#### Your objective
With nothing added and nothing dropped, write out all of the entries below.

#### Records provided

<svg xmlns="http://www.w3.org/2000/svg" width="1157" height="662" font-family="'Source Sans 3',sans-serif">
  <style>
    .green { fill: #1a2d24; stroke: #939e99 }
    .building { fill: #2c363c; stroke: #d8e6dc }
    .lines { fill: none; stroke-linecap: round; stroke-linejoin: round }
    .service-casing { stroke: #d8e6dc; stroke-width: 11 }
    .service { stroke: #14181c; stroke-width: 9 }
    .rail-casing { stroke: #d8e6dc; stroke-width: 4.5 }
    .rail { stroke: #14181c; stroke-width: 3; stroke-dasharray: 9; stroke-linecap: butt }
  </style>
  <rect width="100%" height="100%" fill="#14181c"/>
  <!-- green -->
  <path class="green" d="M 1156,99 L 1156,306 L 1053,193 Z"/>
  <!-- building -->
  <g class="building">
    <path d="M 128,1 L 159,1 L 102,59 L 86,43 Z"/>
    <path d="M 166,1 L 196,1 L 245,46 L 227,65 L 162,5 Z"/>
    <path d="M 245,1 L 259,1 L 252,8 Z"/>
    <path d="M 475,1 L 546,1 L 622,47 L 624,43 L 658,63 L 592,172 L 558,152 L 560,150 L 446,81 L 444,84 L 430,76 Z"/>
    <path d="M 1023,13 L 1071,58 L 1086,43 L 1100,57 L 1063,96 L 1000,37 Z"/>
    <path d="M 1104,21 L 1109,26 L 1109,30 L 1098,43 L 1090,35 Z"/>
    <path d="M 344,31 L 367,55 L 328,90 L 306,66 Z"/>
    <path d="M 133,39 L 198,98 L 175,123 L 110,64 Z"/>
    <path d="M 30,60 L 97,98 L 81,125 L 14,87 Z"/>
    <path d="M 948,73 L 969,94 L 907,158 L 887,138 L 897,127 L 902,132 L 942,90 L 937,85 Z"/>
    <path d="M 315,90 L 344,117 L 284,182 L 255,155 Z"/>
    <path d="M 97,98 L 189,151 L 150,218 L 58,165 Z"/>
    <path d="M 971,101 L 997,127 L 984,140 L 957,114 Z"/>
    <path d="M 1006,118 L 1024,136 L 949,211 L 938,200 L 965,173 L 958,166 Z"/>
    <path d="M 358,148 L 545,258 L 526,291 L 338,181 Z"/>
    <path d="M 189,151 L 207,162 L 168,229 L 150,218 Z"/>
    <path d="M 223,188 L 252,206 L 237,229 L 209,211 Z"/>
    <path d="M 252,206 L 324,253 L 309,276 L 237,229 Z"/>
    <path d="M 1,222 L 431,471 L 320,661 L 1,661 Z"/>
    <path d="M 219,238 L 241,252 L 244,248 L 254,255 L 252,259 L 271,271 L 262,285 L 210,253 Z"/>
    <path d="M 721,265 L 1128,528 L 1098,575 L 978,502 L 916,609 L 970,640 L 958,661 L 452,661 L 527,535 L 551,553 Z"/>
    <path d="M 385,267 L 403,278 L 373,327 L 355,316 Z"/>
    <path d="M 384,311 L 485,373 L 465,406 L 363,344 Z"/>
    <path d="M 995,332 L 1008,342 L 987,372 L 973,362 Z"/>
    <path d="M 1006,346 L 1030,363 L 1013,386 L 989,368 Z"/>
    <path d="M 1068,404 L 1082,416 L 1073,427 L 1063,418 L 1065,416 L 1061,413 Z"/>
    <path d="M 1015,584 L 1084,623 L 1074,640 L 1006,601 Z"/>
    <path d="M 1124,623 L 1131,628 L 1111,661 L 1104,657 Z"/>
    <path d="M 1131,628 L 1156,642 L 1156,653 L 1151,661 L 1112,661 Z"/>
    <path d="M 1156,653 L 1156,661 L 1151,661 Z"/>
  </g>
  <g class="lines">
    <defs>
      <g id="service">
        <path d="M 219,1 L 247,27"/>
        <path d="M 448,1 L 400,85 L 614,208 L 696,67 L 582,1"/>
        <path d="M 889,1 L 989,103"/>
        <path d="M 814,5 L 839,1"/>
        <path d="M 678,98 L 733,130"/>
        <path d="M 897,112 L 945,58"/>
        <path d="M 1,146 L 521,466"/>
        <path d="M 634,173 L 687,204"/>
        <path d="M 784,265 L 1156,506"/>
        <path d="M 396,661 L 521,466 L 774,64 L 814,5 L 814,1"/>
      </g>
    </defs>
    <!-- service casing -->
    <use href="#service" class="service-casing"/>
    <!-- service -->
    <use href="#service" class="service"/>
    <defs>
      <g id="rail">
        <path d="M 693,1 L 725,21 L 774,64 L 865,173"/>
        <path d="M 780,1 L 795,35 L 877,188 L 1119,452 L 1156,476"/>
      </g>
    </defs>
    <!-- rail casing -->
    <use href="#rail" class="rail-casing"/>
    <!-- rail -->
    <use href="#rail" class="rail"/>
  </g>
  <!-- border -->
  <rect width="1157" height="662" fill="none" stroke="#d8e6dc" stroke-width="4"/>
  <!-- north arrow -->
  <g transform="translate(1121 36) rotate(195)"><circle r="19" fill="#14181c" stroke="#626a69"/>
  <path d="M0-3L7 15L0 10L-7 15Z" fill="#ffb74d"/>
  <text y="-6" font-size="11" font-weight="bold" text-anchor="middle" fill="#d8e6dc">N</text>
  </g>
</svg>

#### Result
<svg xmlns="http://www.w3.org/2000/svg" width="1157" height="662" font-family="'Source Sans 3',sans-serif">
  <style>
    .green { fill: #1a2d24; stroke: #939e99 }
    .building { fill: #2c363c; stroke: #d8e6dc }
    .lines { fill: none; stroke-linecap: round; stroke-linejoin: round }
    .service-casing { stroke: #d8e6dc; stroke-width: 11 }
    .service { stroke: #14181c; stroke-width: 9 }
    .rail-casing { stroke: #d8e6dc; stroke-width: 4.5 }
    .rail { stroke: #14181c; stroke-width: 3; stroke-dasharray: 9; stroke-linecap: butt }
  </style>
  <rect width="100%" height="100%" fill="#14181c"/>
  <!-- green -->
  <path class="green" d="M 1156,99 L 1156,306 L 1053,193 Z"/>
  <!-- building -->
  <g class="building">
    <path d="M 128,1 L 159,1 L 102,59 L 86,43 Z"/>
    <path d="M 166,1 L 196,1 L 245,46 L 227,65 L 162,5 Z"/>
    <path d="M 245,1 L 259,1 L 252,8 Z"/>
    <path d="M 475,1 L 546,1 L 622,47 L 624,43 L 658,63 L 592,172 L 558,152 L 560,150 L 446,81 L 444,84 L 430,76 Z"/>
    <path d="M 1023,13 L 1071,58 L 1086,43 L 1100,57 L 1063,96 L 1000,37 Z"/>
    <path d="M 1104,21 L 1109,26 L 1109,30 L 1098,43 L 1090,35 Z"/>
    <path d="M 344,31 L 367,55 L 328,90 L 306,66 Z"/>
    <path d="M 133,39 L 198,98 L 175,123 L 110,64 Z"/>
    <path d="M 30,60 L 97,98 L 81,125 L 14,87 Z"/>
    <path d="M 948,73 L 969,94 L 907,158 L 887,138 L 897,127 L 902,132 L 942,90 L 937,85 Z"/>
    <path d="M 315,90 L 344,117 L 284,182 L 255,155 Z"/>
    <path d="M 97,98 L 189,151 L 150,218 L 58,165 Z"/>
    <path d="M 971,101 L 997,127 L 984,140 L 957,114 Z"/>
    <path d="M 1006,118 L 1024,136 L 949,211 L 938,200 L 965,173 L 958,166 Z"/>
    <path d="M 358,148 L 545,258 L 526,291 L 338,181 Z"/>
    <path d="M 189,151 L 207,162 L 168,229 L 150,218 Z"/>
    <path d="M 223,188 L 252,206 L 237,229 L 209,211 Z"/>
    <path d="M 252,206 L 324,253 L 309,276 L 237,229 Z"/>
    <path d="M 1,222 L 431,471 L 320,661 L 1,661 Z"/>
    <path d="M 219,238 L 241,252 L 244,248 L 254,255 L 252,259 L 271,271 L 262,285 L 210,253 Z"/>
    <path d="M 721,265 L 1128,528 L 1098,575 L 978,502 L 916,609 L 970,640 L 958,661 L 452,661 L 527,535 L 551,553 Z"/>
    <path d="M 385,267 L 403,278 L 373,327 L 355,316 Z"/>
    <path d="M 384,311 L 485,373 L 465,406 L 363,344 Z"/>
    <path d="M 995,332 L 1008,342 L 987,372 L 973,362 Z"/>
    <path d="M 1006,346 L 1030,363 L 1013,386 L 989,368 Z"/>
    <path d="M 1068,404 L 1082,416 L 1073,427 L 1063,418 L 1065,416 L 1061,413 Z"/>
    <path d="M 1015,584 L 1084,623 L 1074,640 L 1006,601 Z"/>
    <path d="M 1124,623 L 1131,628 L 1111,661 L 1104,657 Z"/>
    <path d="M 1131,628 L 1156,642 L 1156,653 L 1151,661 L 1112,661 Z"/>
    <path d="M 1156,653 L 1156,661 L 1151,661 Z"/>
  </g>
  <g class="lines">
    <defs>
      <g id="service">
        <path d="M 219,1 L 247,27"/>
        <path d="M 448,1 L 400,85 L 614,208 L 696,67 L 582,1"/>
        <path d="M 889,1 L 989,103"/>
        <path d="M 814,5 L 839,1"/>
        <path d="M 678,98 L 733,130"/>
        <path d="M 897,112 L 945,58"/>
        <path d="M 1,146 L 521,466"/>
        <path d="M 634,173 L 687,204"/>
        <path d="M 784,265 L 1156,506"/>
        <path d="M 396,661 L 521,466 L 774,64 L 814,5 L 814,1"/>
      </g>
    </defs>
    <!-- service casing -->
    <use href="#service" class="service-casing"/>
    <!-- service -->
    <use href="#service" class="service"/>
    <defs>
      <g id="rail">
        <path d="M 693,1 L 725,21 L 774,64 L 865,173"/>
        <path d="M 780,1 L 795,35 L 877,188 L 1119,452 L 1156,476"/>
      </g>
    </defs>
    <!-- rail casing -->
    <use href="#rail" class="rail-casing"/>
    <!-- rail -->
    <use href="#rail" class="rail"/>
  </g>
  <!-- border -->
  <rect width="1157" height="662" fill="none" stroke="#d8e6dc" stroke-width="4"/>
  <!-- north arrow -->
  <g transform="translate(1121 36) rotate(195)"><circle r="19" fill="#14181c" stroke="#626a69"/>
  <path d="M0-3L7 15L0 10L-7 15Z" fill="#ffb74d"/>
  <text y="-6" font-size="11" font-weight="bold" text-anchor="middle" fill="#d8e6dc">N</text>
  </g>
</svg>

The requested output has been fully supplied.